In that regard, the pontiff’s choice to compare himself, even indirectly, to the Latin American revolutionary Simon Bolivar is telling.
The clearest example of his revolution right now is with regard to Ukraine.
For American politicians of whatever stripe, the debate today isn’t over whether U.S.-style economic and political liberalism or Putin’s “managed democracy” is the more virtuous system, simply whether it’s in the national interest to be so heavily invested in this particular fight. More or less, that’s the common position across all NATO member states, where the moral superiority of Western secular democracy is taken for granted.
It’s that supposition which Pope Francis, with his innate skepticism about empires of all sorts, is challenging.
Recently, the renowned New York-based correspondent for the Italian daily Corriere della Sera, Federico Rampini, traveled to South Africa ahead of the looming summit of BRICS nations (Brazil, Russia, India, China and South Africa) later this month. While there, Rampini spoke to lots of voices from across the global south, political leaders and ordinary people alike, and reported that he collected a whole catalogue of grievances against the West.
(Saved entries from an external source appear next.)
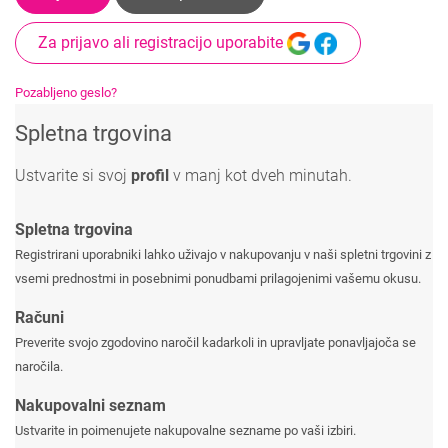
Za prijavo ali registracijo uporabite
Pozabljeno geslo?
Spletna trgovina
Ustvarite si svoj
profil
v manj kot dveh minutah.
Spletna trgovina
Registrirani uporabniki lahko uživajo v nakupovanju v naši spletni trgovini z
vsemi prednostmi in posebnimi ponudbami prilagojenimi vašemu okusu.
Računi
Preverite svojo zgodovino naročil kadarkoli in upravljate ponavljajoča se
naročila.
Nakupovalni seznam
Ustvarite in poimenujete nakupovalne sezname po vaši izbiri.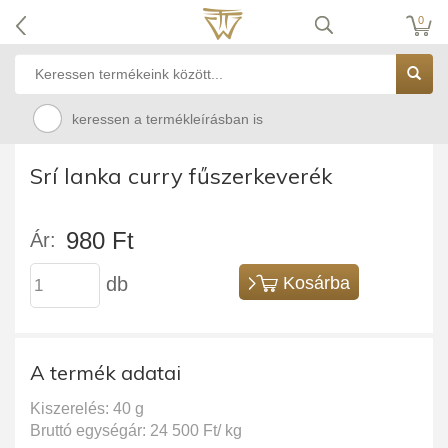
0
keressen a termékleírásban is
Srí lanka curry fűszerkeverék
980 Ft
Ár:
db
Kosárba
A termék adatai
Kiszerelés: 40 g
Bruttó egységár: 24 500 Ft/ kg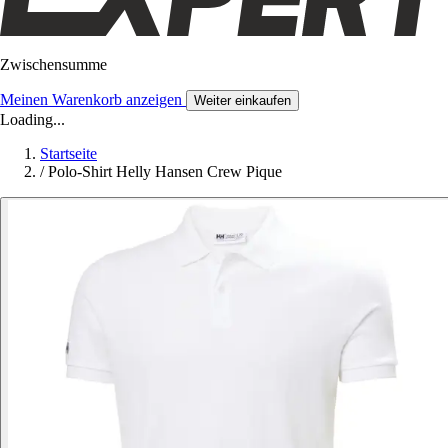
Zwischensumme
Meinen Warenkorb anzeigen
Weiter einkaufen
Loading...
Startseite
/
Polo-Shirt Helly Hansen Crew Pique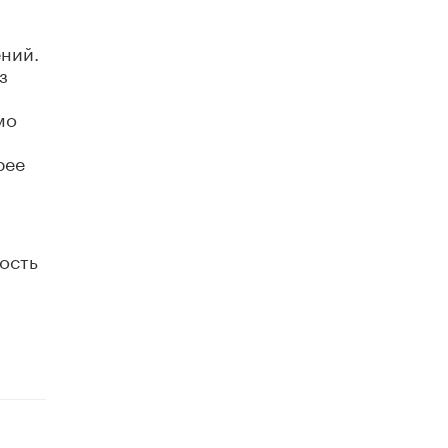
Академик РАН предупредил, что
ChatGPT отучит школьников думать
ений.
1 ИЮНЯ /
ШКОЛЬНИКИ
з
мо
рее
ость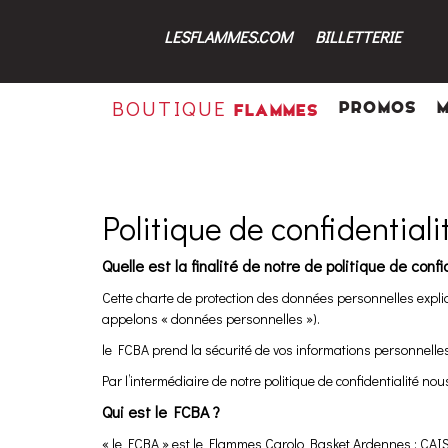
LESFLAMMES.COM
BILLETTERIE
BOUTIQUE
PROMOS
FLAMMES
Politique de confidentiali
Quelle est la finalité de notre de politique de confi
Cette charte de protection des données personnelles expliqu
appelons « données personnelles »).
le FCBA prend la sécurité de vos informations personnelle
Par l’intermédiaire de notre politique de confidentialité no
Qui est le FCBA ?
« le FCBA » est le Flammes Carolo Basket Ardennes : CAI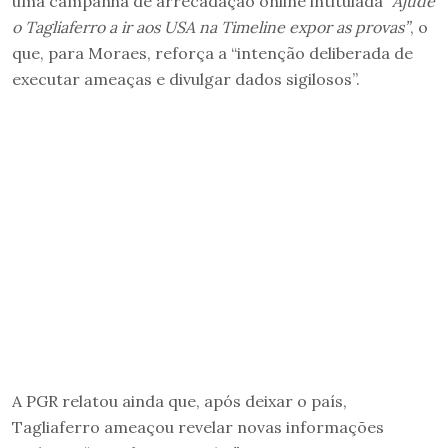
uma campanha de arrecadação online intitulada
“Ajude
o Tagliaferro a ir aos USA na Timeline expor as provas”
, o
que, para Moraes, reforça a “intenção deliberada de
executar ameaças e divulgar dados sigilosos”.
A PGR relatou ainda que, após deixar o país,
Tagliaferro ameaçou revelar novas informações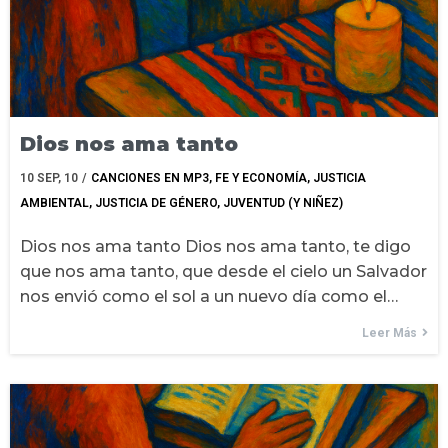
Dios nos ama tanto
10
SEP, 10
/
CANCIONES EN MP3
FE Y ECONOMÍA
JUSTICIA
AMBIENTAL
JUSTICIA DE GÉNERO
JUVENTUD (Y NIÑEZ)
Dios nos ama tanto Dios nos ama tanto, te digo
que nos ama tanto, que desde el cielo un Salvador
nos envió como el sol a un nuevo día como el…
Leer Más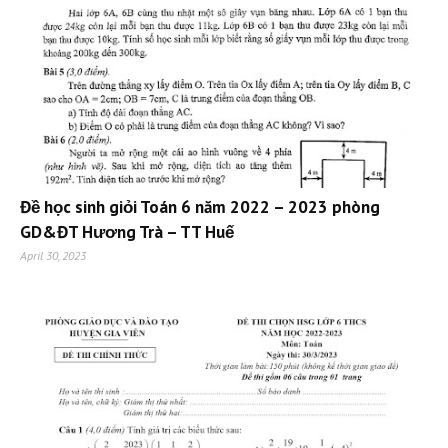
Đề học sinh giỏi Toán 6 năm 2022 – 2023 phòng
GD&ĐT Hương Trà – TT Huế
April 30, 2023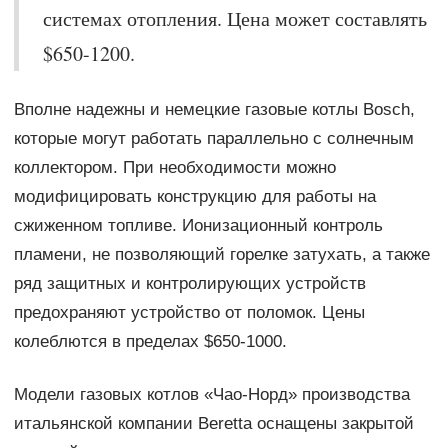
системах отопления. Цена может составлять
$650-1200.
Вполне надежны и немецкие газовые котлы Bosch,
которые могут работать параллельно с солнечным
коллектором. При необходимости можно
модифицировать конструкцию для работы на
сжиженном топливе. Ионизационный контроль
пламени, не позволяющий горелке затухать, а также
ряд защитных и контролирующих устройств
предохраняют устройство от поломок. Цены
колеблются в пределах $650-1000.
Модели газовых котлов «Чао-Норд» производства
итальянской компании Beretta оснащены закрытой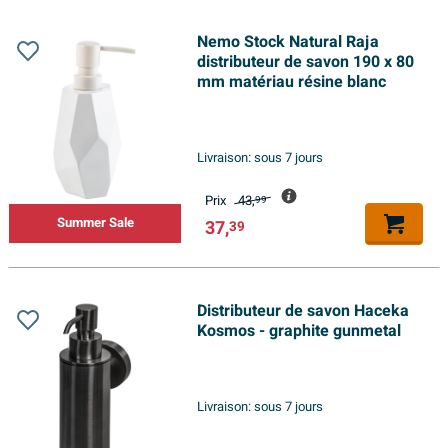
Nemo Stock Natural Raja
distributeur de savon 190 x 80
mm matériau résine blanc
Livraison:
sous 7 jours
Prix
43,
99
Summer Sale
37,
39
Distributeur de savon Haceka
Kosmos - graphite gunmetal
Livraison:
sous 7 jours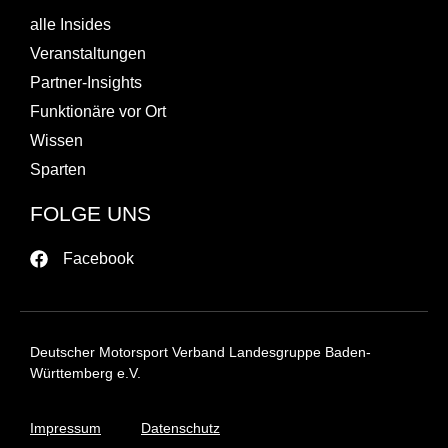
alle Insides
Veranstaltungen
Partner-Insights
Funktionäre vor Ort
Wissen
Sparten
FOLGE UNS
Facebook
Deutscher Motorsport Verband Landesgruppe Baden-
Württemberg e.V.
Impressum
Datenschutz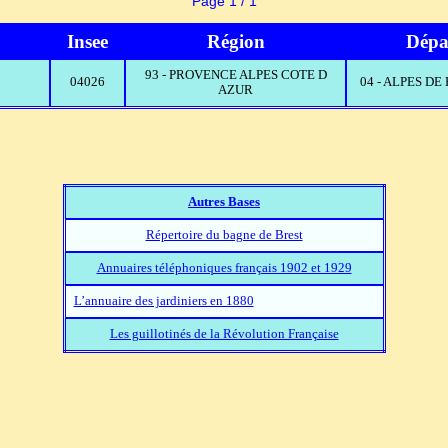
Page 1 / 1
Insee
Région
Dépa
93 - PROVENCE ALPES COTE D
04026
04 - ALPES D
AZUR
Autres Bases
Répertoire du bagne de Brest
Annuaires téléphoniques français 1902 et 1929
L’annuaire des jardiniers en 1880
Les guillotinés de la Révolution Française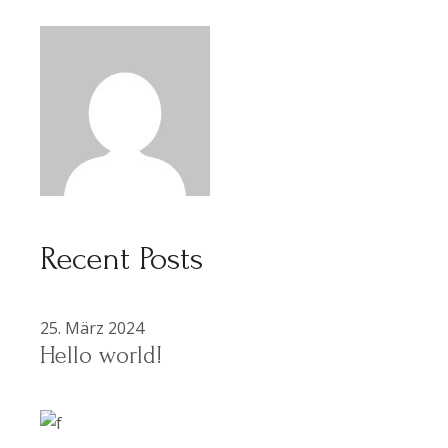
Recent Posts
25. März 2024
Hello world!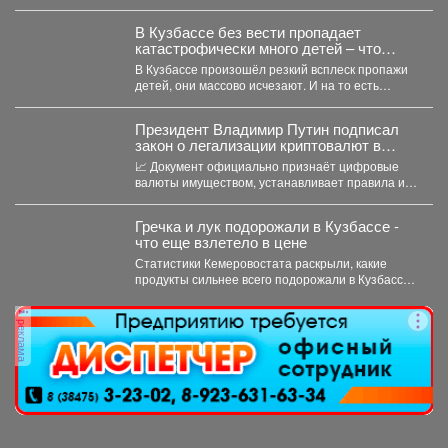
тяжелого ранения. Во время командировки в
Горловку он...
В Кузбассе без вести пропадает
катастрофически много детей – что
происходит
В Кузбассе произошёл резкий всплеск пропажи
детей, они массово исчезают. И на то есть
причина....
Президент Владимир Путин подписал
закон о легализации криптовалют в
России.
📈 Документ официально признаёт цифровые
валюты имуществом, устанавливает правила их
оборота и гарантирует судебную защиту...
Гречка и лук подорожали в Кузбассе -
что еще взлетело в цене
Статистики Кемеровостата раскрыли, какие
продукты сильнее всего подорожали в Кузбассе
за неделю. Специалисты Кемеровостата...
реклама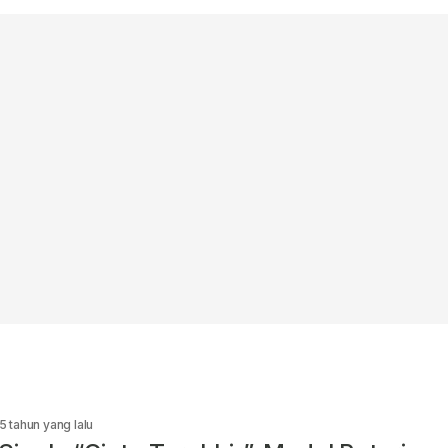
5 tahun yang lalu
Seen from the southern hemisphere, for example, there’s deep skepticism about the current sanctions being imposed on Russia, since the global banking and finance system hardly reacted the same way when the United States unilaterally invaded Iraq. Africans in particular resent the rise of anti-migrant populist nationalism in Europe and the US when, they say, it was the NATO role in deposing Libya’s Gaddafi in 2011 that helped create the present crisis. People from the global south also grouse that U.S. alarmism over Islamic terror overlooks the fact that it’s been the failure to do justice to the Palestinian cause that’s fueled much of that radicalism.
If all of that seems familiar, it should, because it’s reminiscent of things the Vatican under Pope Francis has either said out loud, or at least implied.
To be fair, some of the gravitation away from the Vatican’s traditional identity as a Western institution towards a more global outlook predates Francis. To a large extent it’s driven by demography, since by mid-century three-quarters of the world’s total Catholic population will live outside Europe and North America.
Still, Francis as history’s first pope from the global south has accelerated that transition to such an extent that it’s difficult to imagine ever going back. It’s not a matter of picking one side or another in political debates as defined by Western categories, but of rejecting those categories altogether. Westerners, perhaps especially Americans, simply are going to have to accept that in many important respects, the Vatican from here on out is not going to be on “our” side, or even necessarily speaking “our” language.
Yes, Pope Francis might represent a “stone in the shoe” for his ad intra opposition too, but it’s at least the sort of stone they’ve seen before. Ad extra, however, he’s more than a stone – he’s an avalanche.